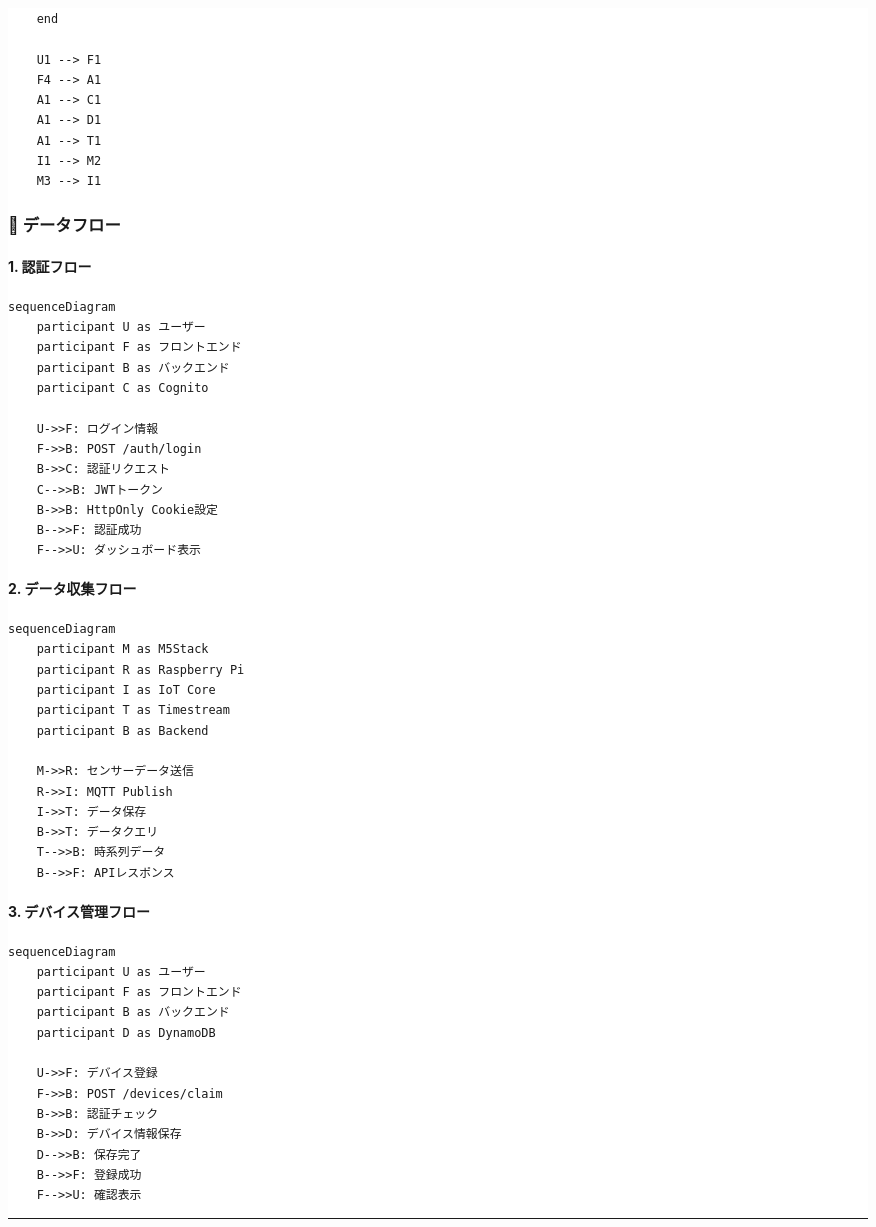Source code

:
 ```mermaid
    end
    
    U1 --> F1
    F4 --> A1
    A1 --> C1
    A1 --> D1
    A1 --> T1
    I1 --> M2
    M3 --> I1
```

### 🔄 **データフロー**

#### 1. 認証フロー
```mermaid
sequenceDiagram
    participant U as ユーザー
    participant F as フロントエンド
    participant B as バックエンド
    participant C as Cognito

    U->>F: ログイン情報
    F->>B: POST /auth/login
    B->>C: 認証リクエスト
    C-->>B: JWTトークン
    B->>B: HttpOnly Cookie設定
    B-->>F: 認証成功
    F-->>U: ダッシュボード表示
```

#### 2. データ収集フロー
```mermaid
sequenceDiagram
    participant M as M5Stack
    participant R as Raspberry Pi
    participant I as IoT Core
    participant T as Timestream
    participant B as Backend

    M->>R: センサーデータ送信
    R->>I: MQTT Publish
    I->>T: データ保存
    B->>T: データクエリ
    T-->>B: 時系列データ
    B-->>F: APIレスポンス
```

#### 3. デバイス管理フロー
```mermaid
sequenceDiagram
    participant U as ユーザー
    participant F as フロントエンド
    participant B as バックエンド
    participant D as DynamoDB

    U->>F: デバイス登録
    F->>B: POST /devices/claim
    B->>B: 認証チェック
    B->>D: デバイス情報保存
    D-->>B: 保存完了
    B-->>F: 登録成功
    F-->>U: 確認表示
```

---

About this exercise.
Retype each of the entries above exactly as it appears, with no pictures.

Exercise result.
Source code

:
 ```mermaid
    end
    
    U1 --> F1
    F4 --> A1
    A1 --> C1
    A1 --> D1
    A1 --> T1
    I1 --> M2
    M3 --> I1
```

### 🔄 **データフロー**

#### 1. 認証フロー
```mermaid
sequenceDiagram
    participant U as ユーザー
    participant F as フロントエンド
    participant B as バックエンド
    participant C as Cognito

    U->>F: ログイン情報
    F->>B: POST /auth/login
    B->>C: 認証リクエスト
    C-->>B: JWTトークン
    B->>B: HttpOnly Cookie設定
    B-->>F: 認証成功
    F-->>U: ダッシュボード表示
```

#### 2. データ収集フロー
```mermaid
sequenceDiagram
    participant M as M5Stack
    participant R as Raspberry Pi
    participant I as IoT Core
    participant T as Timestream
    participant B as Backend

    M->>R: センサーデータ送信
    R->>I: MQTT Publish
    I->>T: データ保存
    B->>T: データクエリ
    T-->>B: 時系列データ
    B-->>F: APIレスポンス
```

#### 3. デバイス管理フロー
```mermaid
sequenceDiagram
    participant U as ユーザー
    participant F as フロントエンド
    participant B as バックエンド
    participant D as DynamoDB

    U->>F: デバイス登録
    F->>B: POST /devices/claim
    B->>B: 認証チェック
    B->>D: デバイス情報保存
    D-->>B: 保存完了
    B-->>F: 登録成功
    F-->>U: 確認表示
```

---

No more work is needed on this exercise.